Statistical estimates can provide interesting insights about a population sample. The article explains how it’s possible to use samples to estimate the entire size of a population. In this case, the example used to illustrate this principle is the estimation of the total number of lottery tickets, thereby calculating the probability of winning.
The author describes a situation where they attend a state fair and buy some lottery tickets. The numbers printed on the tickets are assumed to be consecutive, forming a discrete uniform distribution. The series of ticket numbers are then used to infer the total number of tickets available. The lowest estimation is derived from the highest number of the ticket bought, however, this does not account for potential tickets with higher numbers.

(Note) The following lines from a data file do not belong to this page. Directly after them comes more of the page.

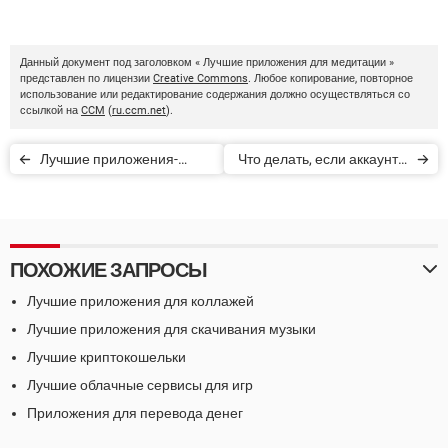
Данный документ под заголовком « Лучшие приложения для медитации »
представлен по лицензии
Creative Commons
. Любое копирование, повторное
использование или редактирование содержания должно осуществляться со
ссылкой на
CCM
(
ru.ccm.net
).
Лучшие приложения-
Что делать, если аккаунт в
трекеры для повышения
WhatsApp заблокирован
продуктивности
ПОХОЖИЕ ЗАПРОСЫ
Лучшие приложения для коллажей
Лучшие приложения для скачивания музыки
Лучшие криптокошельки
Лучшие облачные сервисы для игр
Приложения для перевода денег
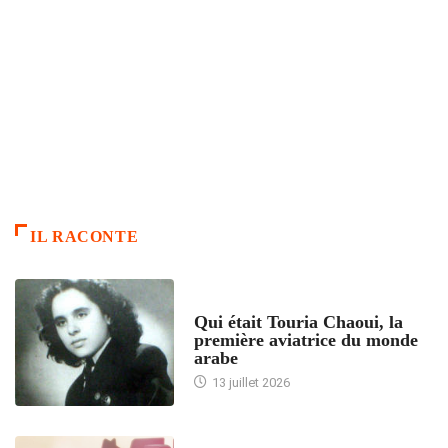
IL RACONTE
ARTICLES CULTURE
Qui était Touria Chaoui, la
première aviatrice du monde
arabe
13 juillet 2026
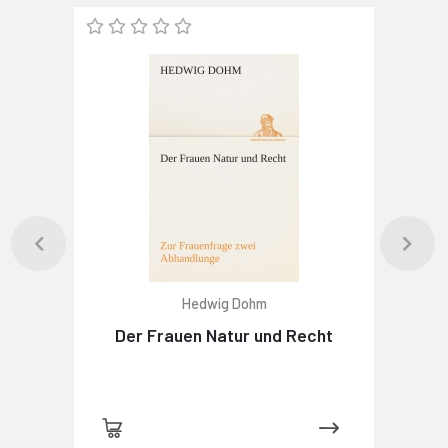
Hedwig Dohm
Der Frauen Natur und Recht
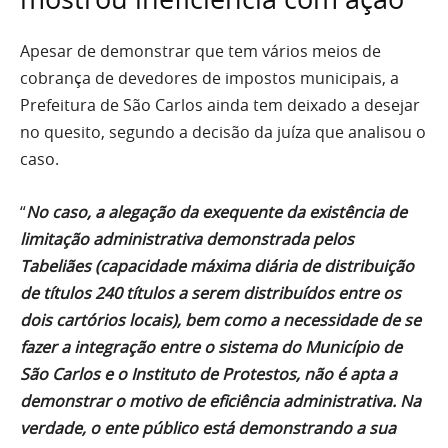
Apesar de demonstrar que tem vários meios de
cobrança de devedores de impostos municipais, a
Prefeitura de São Carlos ainda tem deixado a desejar
no quesito, segundo a decisão da juíza que analisou o
caso.
“
No caso, a alegação da exequente da existência de
limitação administrativa demonstrada pelos
Tabeliães (capacidade máxima diária de distribuição
de títulos 240 títulos a serem distribuídos entre os
dois cartórios locais), bem como a necessidade de se
fazer a integração entre o sistema do Município de
São Carlos e o Instituto de Protestos, não é apta a
demonstrar o motivo de eficiência administrativa. Na
verdade, o ente público está demonstrando a sua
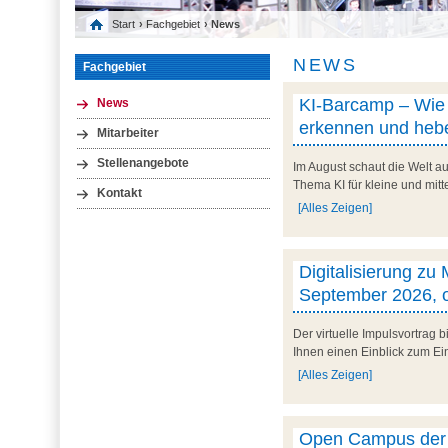
Start
›
Fachgebiet
› News
NEWS
Fachgebiet
KI-Barcamp – Wie l
News
erkennen und hebe
Mitarbeiter
Stellenangebote
Im August schaut die Welt au
Thema KI für kleine und mit
Kontakt
[Alles Zeigen]
Digitalisierung zu
September 2026, o
Der virtuelle Impulsvortrag
Ihnen einen Einblick zum Ein
[Alles Zeigen]
Open Campus der U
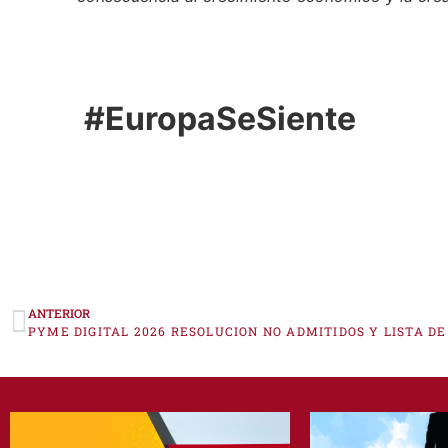
consecuencia al crecimiento económico y la cre
#EuropaSeSiente
ANTERIOR
PYME DIGITAL 2026 RESOLUCION NO ADMITIDOS Y LISTA D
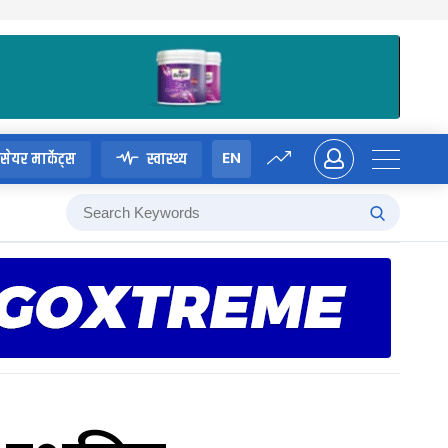
EN
सेयर मार्केट्स
स्वास्थ्य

The article introduces an additional method of estimation; calculating the intervals or “gaps” between the purchased ticket numbers. These gaps are expected to be approximately equal to the gap between the highest numbered ticket and the maximum number. The formula calculated from this method is shared, and the outcomes from different estimation methods are compared through a simulation.
Interestingly, in the simulation, both estimation approaches averaged to the actual highest number (2000 in this case). However, the estimation method based on average gaps demonstrated less variance, and thus provided a more precise estimation. The information from these methods could then be used to estimate the likelihood of winning the lottery.
This statistical approach has real-world applications beyond lottery chances, such as the German tank problem from World War II, where Allies estimated tank production based on serial numbers. Other examples include estimating the volume of products made (through serial numbers), customer volume (through customer IDs), or university student population (through student ID numbers). However, the article cautions that these estimations rely on the assumption of randomness and independence within the samples.
In conclusion, while both estimation methods provide the same long-term expected value, the one based on average gaps between ticket numbers offers lower variance and thus superior precision. For aspiring lottery winners, this could provide a somewhat better understanding of their chances, although the author jokingly suggests investing in cotton candy for a guaranteed win. The article ends by encouraging readers to consider other potential use cases for these statistical estimation methods.